* **DOCUMENT PASSAGE**
********

In the late 1930’s, the focal point of the tango night scene was the cabaret, a cosmetic front for the clandestine sex-for-money forays of the rich and powerful.

The period covering 1938-1950 in Piazzolla’s own account of his life shows a man who was bitter and vindictive at times, brutal in his evaluation of other musicians, full of ironies, contradictions, mordancy, self-inflicted denial, and irreverent arrogance.

Although there is plenty of evidence that tango was not what turned Astor Piazzolla on, a fact that he acknowledges at a later age, his own recollection indicates that as a virtuoso of the bandoneon, the world of tango seemed to be the only way to go, after he first came across Elvino Vardaro and Miguel Calo in Mar del Plata.

A new world was unfolding in front of his eyes, and he wanted to shock and impress everyone with his ability to play Mozart and a little Gershwin on an instrument which he was hearing being played in a totally different way by tango musicians.

He moved to Buenos Aires in 1938. Sharing a room in a run down boarding house, Astor soon found out that the city that was not an easy place to be for someone who, having grown up in one of the worst neighborhoods of New York City, had been pampered and protected by caring parents. From the onset, he rejected and despised the environment where bad orchestras played (tango) music he didn’t like, and the men and women who behaved in immoral ways. He showed his contempt by doing many wicked things and having fun at doing that.

Such sophomoric behavior is described in his own account about the time when he loosened the screws on Francisco Lauro’s bandoneon and telling him, before going onstage, that a customer had requested Loca, a tango in E minor in which he had to open out the instrument. “He (Lauro) started playing, and in the middle of the tune the screws went flying and the bandoneon came unhinged.Piazzolla lasted three months with his first employer. He left because he could not stand that setting, and Lauro couldn’t stand him. Something similar would happen later with (Anibal) Troilo: “three times he wanted to fire me because of things I had done in the cabaret.

********

* **DATA EXCERPTS**
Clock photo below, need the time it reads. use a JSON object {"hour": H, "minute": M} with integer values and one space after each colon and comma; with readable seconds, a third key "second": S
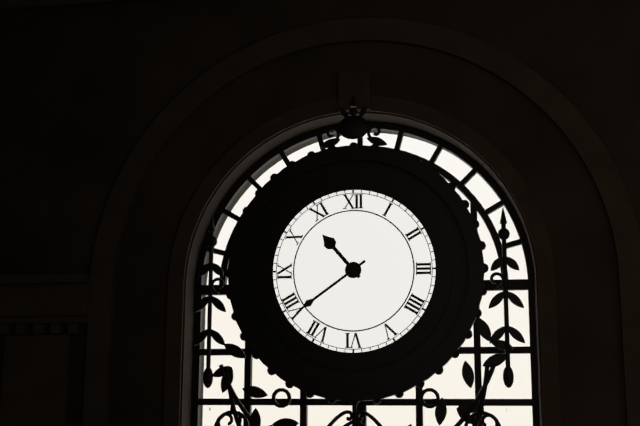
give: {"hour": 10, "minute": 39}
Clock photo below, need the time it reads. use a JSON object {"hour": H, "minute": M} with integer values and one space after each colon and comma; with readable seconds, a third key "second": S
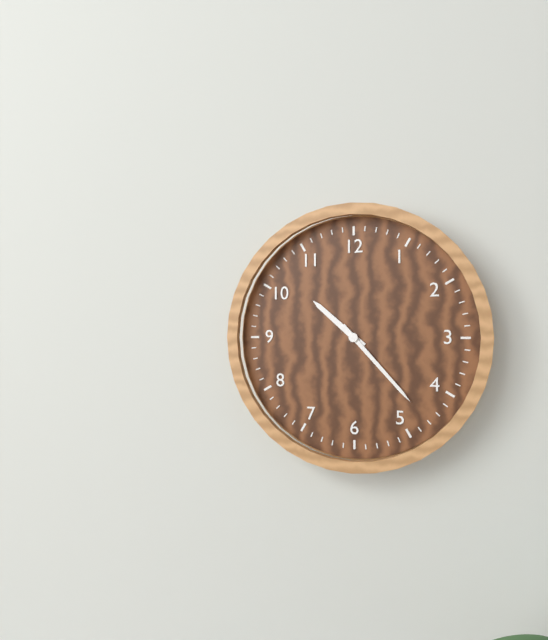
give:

********

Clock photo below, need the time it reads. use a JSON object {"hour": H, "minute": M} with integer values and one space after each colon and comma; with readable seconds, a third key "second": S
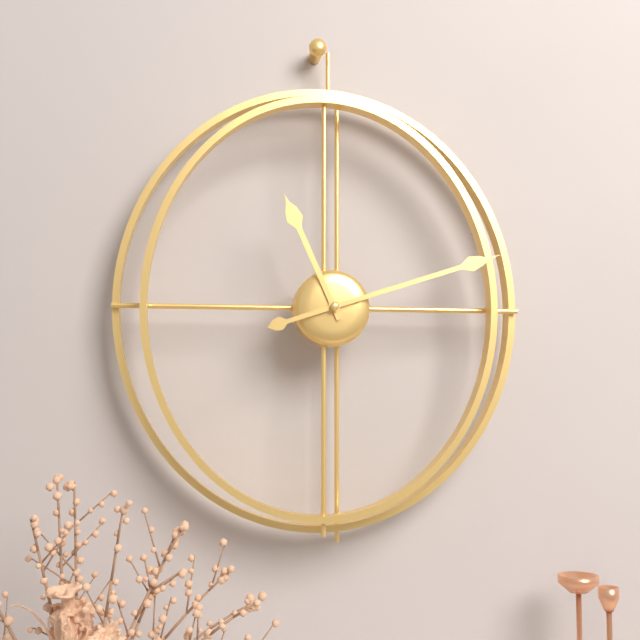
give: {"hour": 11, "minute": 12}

********

* **PROBLEM TO SOLVE**
Copy out everything in the Piazzolla passage from "Although there is" down to "Mar del Plata.", swapping "virtuoso" for "master".

* **EXERCISE RESULT**
Although there is plenty of evidence that tango was not what turned Astor Piazzolla on, a fact that he acknowledges at a later age, his own recollection indicates that as a master of the bandoneon, the world of tango seemed to be the only way to go, after he first came across Elvino Vardaro and Miguel Calo in Mar del Plata.